FPIES Australia spokesperson Amanda Lennestaal, says misdiagnosis is a real source of frustration for parents of children with FPIES, reporting parents have been told by doctors that it "can't be possible" to be allergic to foods known to commonly cause an FPIES reaction, like rice or chicken.
"It’s incredibly demoralising for parents to be told, ‘Oh it’s just a food intolerance, not more than a little bit of vomiting after eating something,'" she says.
Ms Lennestaal knows these emotions from personal experience: her daughter Dorotea, 5, has FPIES reactions to multiple foods.
"We sought help from a GP, child health nurses, a lactation consultant, a tongue-tie specialist, naturopath, and were even referred to [parenting advice service] Tressilian in order to see why on earth she was so miserable," she recalls, adding she removed common allergens from her own diet fearing Dorotea's reactions were occurring due to sensitivity to her breastmilk.

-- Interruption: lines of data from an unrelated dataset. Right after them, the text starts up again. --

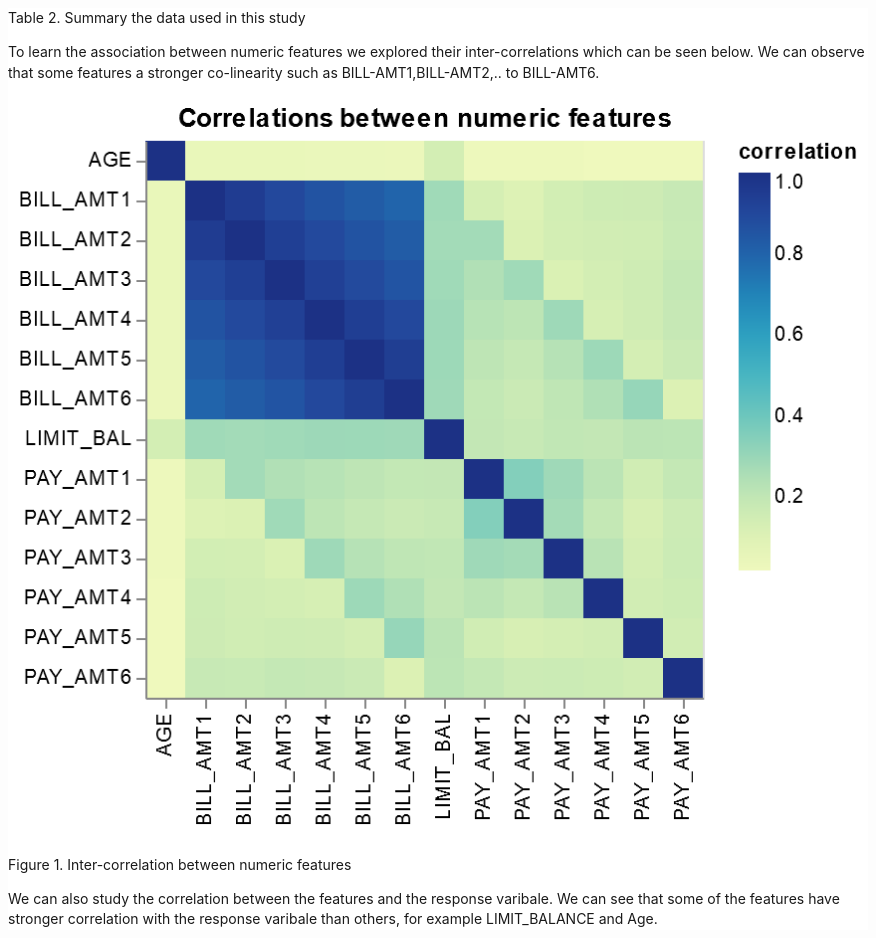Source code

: 

Table 2. Summary the data used in this study

To learn the association between numeric features we explored their inter-correlations which can be seen below. 
We can observe that some features a stronger co-linearity such as BILL-AMT1,BILL-AMT2,.. to BILL-AMT6. 

![](../results/num_corr_chart.png)

Figure 1. Inter-correlation between numeric features

We can also study the correlation between the features and the response varibale. We can see that some of the features have stronger correlation with the response varibale than others, for example LIMIT_BALANCE and Age.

While most children grow out of FPIES by their third birthday, Dorotea has been fitted with a permanent feeding tube. Ms Lennestaal says her family has accepted "the realities of FPIES is a significant part of [their] daily routine".
"I'm just so thankful that she was my third child [so] I knew something wasn't right with her," she says, adding it gave her the "impetus" to push back when her daughter's reactions to foods were dismissed.
Matilda, who will turn six next month, now only has FPIES reactions to two of her trigger foods: eggs and wheat.
Ms Partridge says she was grateful her professional background as a paramedic meant she was able to look after Matilda during those "scary" months before her diagnosis.
Dr Mehr says a failure to diagnose FPIES, which can only be confirmed through a "food challenge" exposure test, can cause serious stress and anxiety to families.
"Parents can become very anxious when introducing new foods to the child, because they have seen what's happened to them," he says.
"The children can get so sick within a two-hour timeframe. The parent thinks they're going to lose their child, because they are almost unconscious at the time. It's hard to explain how bad the child can look, often they are taken to ICU."
Although Ms Partridge may have had to wait seven months for Matilda's diagnosis, Dr Mehr says this time is slowly improving, thanks to awareness. International consensus guidelines for treating FPIES were published in 2017 after the allergy was included on the International Statistical Classification of Diseases and Related Health Problems two years earlier.
"More information is now available, that this is an allergic condition, and hopefully doctors are able to use this information to make a diagnosis."